Elodie Lafont, Kazuyuki Kitatani, Toshiro Okazaki and Bruno Ségui

Abstract

Resistance to death receptor ligands (such as FasL and TRAIL) and anticancer treatments is a hallmark of cancer cells. Alteration of sphingolipid (SL) metabolism is frequently observed in cancer cells and may contribute to resistance to stress-induced apoptosis. Ceramide, a biologically active sphingolipid, antagonizes cell growth and promotes apoptosis and non-apoptotic forms of cell death. The intracellular levels of ceramide are highly regulated via complex metabolic pathways. Sphingomyelin synthases (SMS) 1 and 2 convert ceramide to sphingomyelin (SM), a ubiquitous phospholipid in mammals. A growing body of evidence in the literature indicates that SMSs likely modulate cell growth and sensitivity to stress-induced apoptosis. On one hand, complete and sustained inhibition of SMS activity likely alters membrane composition and properties through membrane SM depletion, perturbing intracellular signaling pathways and cancer cell growth and conferring partial resistance to death receptor ligands. On the other hand, different patents & reports point to anti-apoptotic functions for SMSs. In patients with chemoresistant leukemia, a decreased intracellular ceramide level was associated with a higher SMS activity. Thus, SMSs and cofactors may constitute original pharmacological targets to treat malignant diseases.
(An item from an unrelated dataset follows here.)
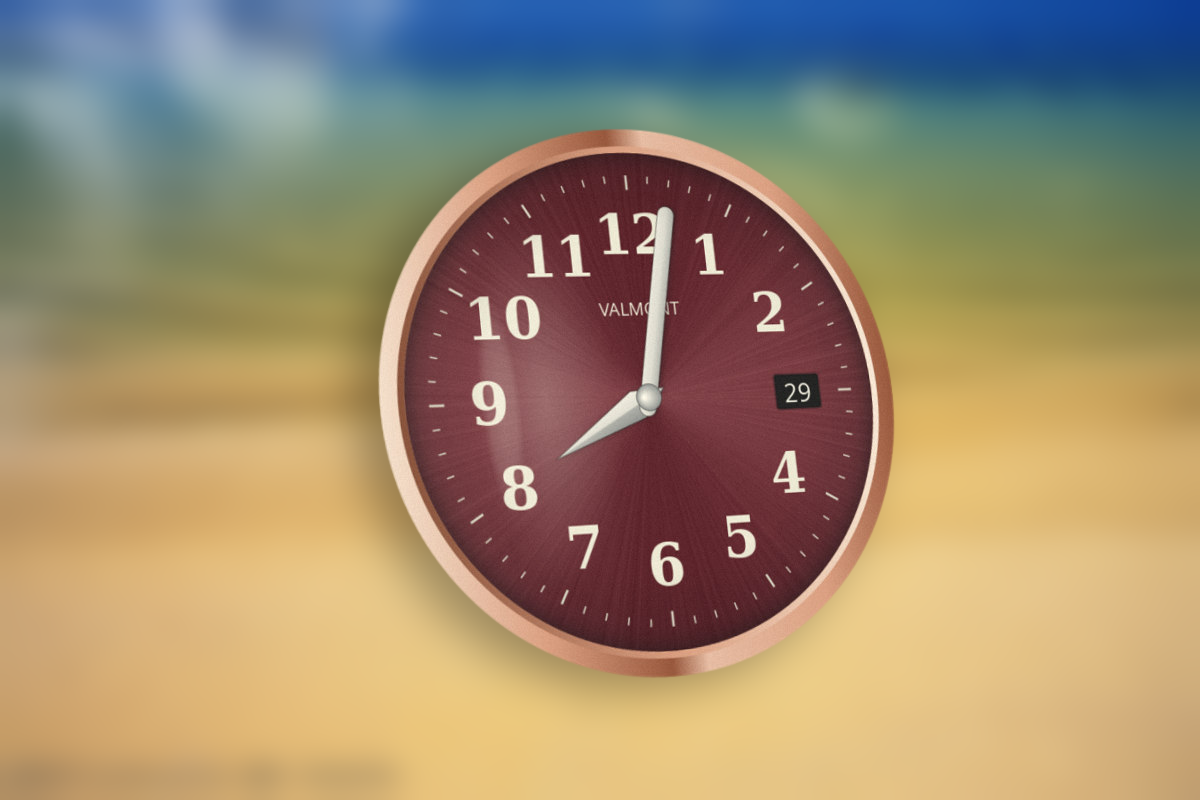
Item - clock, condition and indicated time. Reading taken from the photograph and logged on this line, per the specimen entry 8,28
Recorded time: 8,02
This chapter gives an overview on how SM biosynthesis putatively modulates cancer cell death and growth.

Keywords:

Anticancer immune response, anticancer treatments, apoptosis, caspases, cell proliferation, cell death, ceramide, ceramidase, CERT, chemoresistance, death receptors, glucosylceramide synthase, hematological malignancies, microdomains, plasma membrane, sphingolipids, sphingolipid metabolism, sphingolipid signaling, sphingomyelinase, sphingomyelin synthase.

Affiliation:

INSERM UMR1037-Cancer Research Center of Toulouse, BP84225, 31432 Toulouse Cedex 4, France.